Every two years I get a gift from Keith. And whether it’s just me or the basic evolution of human adults, every two years marks a new change in my life and my perspectives. So in a way, even though I’ve probably created this pattern out of my own imagination, it feels like Keith’s been on this crazy journey with me all along. He’s been the soundtrack to my time in Nashville – whether I was vacationing, going to school, finding a job, or moving to the outskirts, where the blacktop ends. (yes, this pun was intended)
About a month ago, Graffiti U came out. A day later, I had a meeting that I now know will drastically change the course of my life forever. There’s no way to know for sure, but the way things have been going, this might be putting me on my path. This time, this album could be the harbinger of something that really brings the pieces of me (the writer, the ‘country’ girl, the fan, the business woman) together.
So, fingers crossed.
So thanks for everything, Nashville. I love you.

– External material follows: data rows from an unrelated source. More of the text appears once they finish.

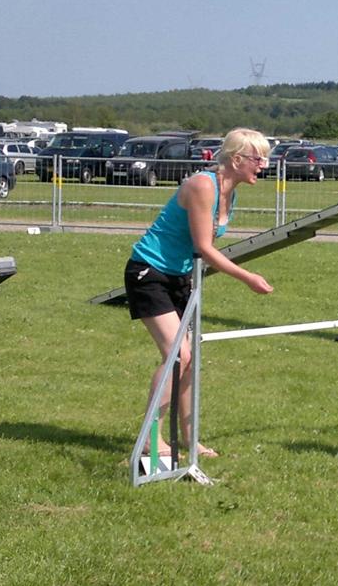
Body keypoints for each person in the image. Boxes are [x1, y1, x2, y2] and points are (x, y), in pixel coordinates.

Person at [125, 127, 274, 459]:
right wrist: (247, 277)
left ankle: (189, 440)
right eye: (258, 158)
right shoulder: (202, 186)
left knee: (190, 362)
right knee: (179, 356)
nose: (263, 165)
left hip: (179, 277)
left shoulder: (229, 192)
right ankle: (151, 438)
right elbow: (204, 248)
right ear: (237, 159)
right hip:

I will always love you – no matter how much you change or how many people (myself included) fight about what is or isn’t country, how skyscrapers are ruining our city, and how no one else should ever move here.
Thanks Carrie & Miranda & Rascal Flatts & Dierks. And thanks, Keith. If it hadn’t been for that first memorable year at CMA Fest….I wouldn’t be here. I wouldn’t even be close. It may not be looking like I thought it would, but it’s certainly working out for the best.